Case of the Strep

Last night I knew my cousin Lynne wasn`t feeling too well after finishing work. She came home, throat killing her. She passed out, and I went to school the next morning to do my OSCE – an evaluation.

I had been practising my clinical skills all week with my friends. History taking and a focused cardiac, resp, abdominal and MSK exam. After completing the two hour OSCE, I drove immediately home. Found Lynne passed out looking feverish, her arms splayed, not being able to open her eyes.

Having done an entire OSCE this morning, I grabbed my stethoscope, and a light. I sat her down asked a few questions. So my history:

“20 year old female presents with sore throat. Onset of soreness began approximately yesterday. She describes no cough, no rhinorrhea or other coryza symptoms. No ear pain. A slight headache. She has fever and chills, as well as generalized weakness.”

Listened to her chest, palpated her cervical lymph nodes, which a few were tender. Look inside her throat, and bingo.
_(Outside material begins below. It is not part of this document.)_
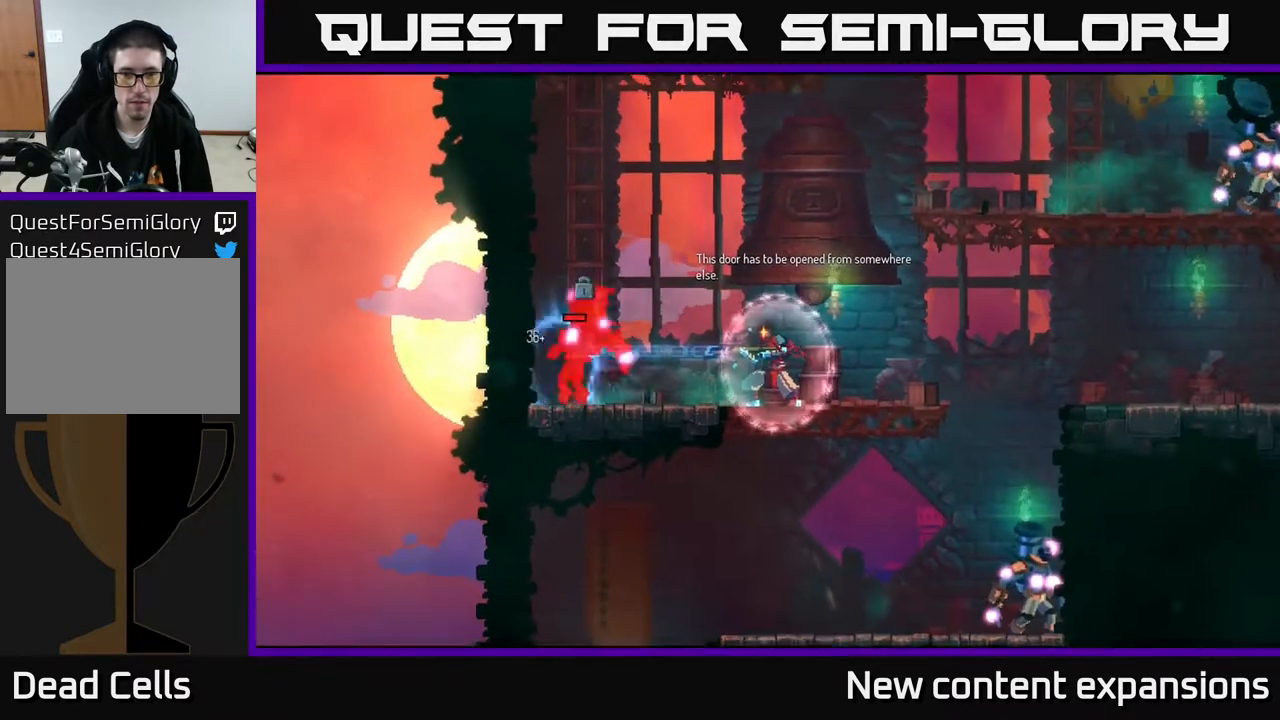
{"buttons": [], "left_stick": "center", "right_stick": "center", "events": [[233, "DPAD_LEFT", "up"]]}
“Strep throat, you have strep throat.”

Also known as bacterial pharyngitis, or streptococcal pharyngitis. Here’s what I saw at the back of her throat:

A normal vs. strep throat. Notice the white exudates at the back, a key feature of strep.

I immediately took her to the doctor, who gave her some antibiotics, a 10 day course of Penicillin V. I suspected the symptoms were too severe for “just the flu”. Of course I had seen dozens of strep throat during my family medicine rotation.

I took her to Tim Hortons where she had some soup and hot chocolate (no milk). Now some R & R.